Digiscoping with Chris Packham

Since September I have been fortunate enough to make three short overseas excursions. All have been ‘working’ trips, but I have enjoyed some good wildlife watching and it has given me an opportunity to get to grips with Digi-scoping. For years I, like many others, have gazed through telescopes marvelling at birds or other creatures and wishing it was a camera that I was peering through and that the glorious moment could be immortalised.

Way back in 1980 my kind and working girlfriend bought me, a grateful and impoverished student, a Bushnel Discoverer telescope, 15 – 60X magnification as I recall. I still have it, it’s a treasure of great sentimental value but has long been surpassed optically. At the time I was obsessed with Shrikes, Red-backed and Great-grey, and soon had super views of both through my new ‘scope. I immediately bought an adaptor to attach my Zenith E and then Canon-1 cameras. Boy did I persevere! My father made me a base plate so I could clamp scope and camera rigidly together. I borrowed a bigger, heavier tripod and bought a whole stash of ISO 400 film. I soon realised that this would need upgrading to 800 and then 1600 ISO. I trained myself to find my subjects in the gloom and then to repress suicidal tendencies when I got the offensive transparencies back. I got virtually nothing other than despondent, one picture of a Red-backed Shrike which I keep for the same sentimental reasons the scope and several ‘shots’ of drake Smew at Arundel W.W.T. Reserve which I used for sketching only. Like a few other pioneers I had to wait for the technology to catch up with my ambition. And it has!

In mid-September I set off for Uganda for two weeks tour-leading with a Nikon ED Field Scope 82mm., a Coolpix 4500, a 30X mm. ‘scope lens, the adaptor, a cable release and a tripod. To force myself to use it I left all of my 35 mm. kit at home and actually travelled with no film at all. That felt weird. I kept thinking I had forgotten something...everything!

[Collected data]:
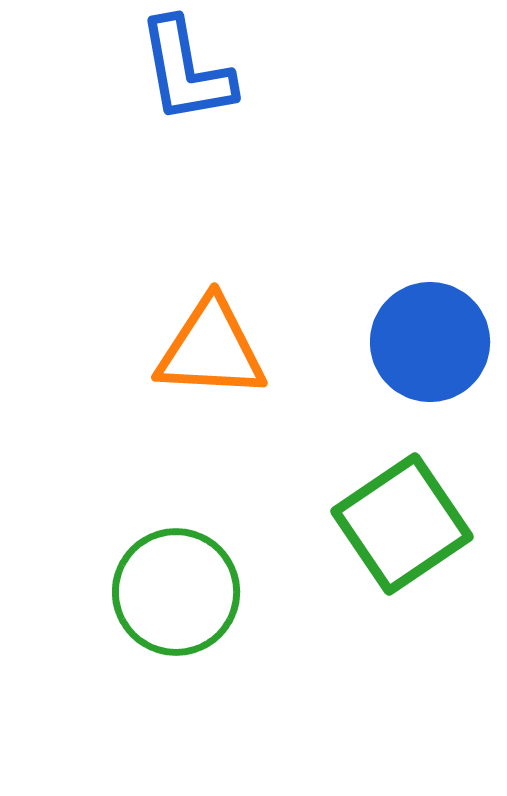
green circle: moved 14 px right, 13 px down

[Exercise requirements]:
1 > Reproduce a passage from the digiscoping article, starting with "Digiscoping with Chris" and going on through "could be immortalised.".
2 > In the digiscoping article, what model of telescope was bought in 1980?
3 > Extend the digiscoping article beyond its final sentence.

[Answers for the tasks]:
1 >
Digiscoping with Chris Packham

Since September I have been fortunate enough to make three short overseas excursions. All have been ‘working’ trips, but I have enjoyed some good wildlife watching and it has given me an opportunity to get to grips with Digi-scoping. For years I, like many others, have gazed through telescopes marvelling at birds or other creatures and wishing it was a camera that I was peering through and that the glorious moment could be immortalised.

2 > A Bushnel Discoverer telescope.

3 >
I hadn’t had time to do any practising, so in a hotel room on night one I assembled the kit through trial and error (not having packed instructions – typical!) and read a little booklet Nikon had produced in conjunction with Birdwatching Magazine. With the camera set up as advised by a panel of practiced practitioners I set off into Africa.

I dread new equipment. I hate upgrading my mobile ‘phone because it takes a week to read the manual and two weeks to make it work, so I’m not a great one for embracing new technology until it’s been well tested and well recommended. Well, I have now done some testing and I cannot recommend this kit highly enough. It does just what it needs to do - it gets you images of subjects far outside the distance range of conventional lenses and under certain conditions these images are great pictures.

Chris Packham / Monkey Chris Packham / Chimp

On the side of the road travelling through Bwindi Impenetrable Forest in Western Uganda we paused to watch a single lonely and lost looking black and white Colobus monkey. It was a pied speck through my client’s lenses, but I got this image.

Okay it’s not a good picture, there is a problem with foliage in the foreground and no highlights in the eyes but it took two minutes on a roadside, it was a snap and no more but when I reviewed the image in the bumping land cruiser and magnified it to find I could see it’s nasal hairs I was a little dumbfounded.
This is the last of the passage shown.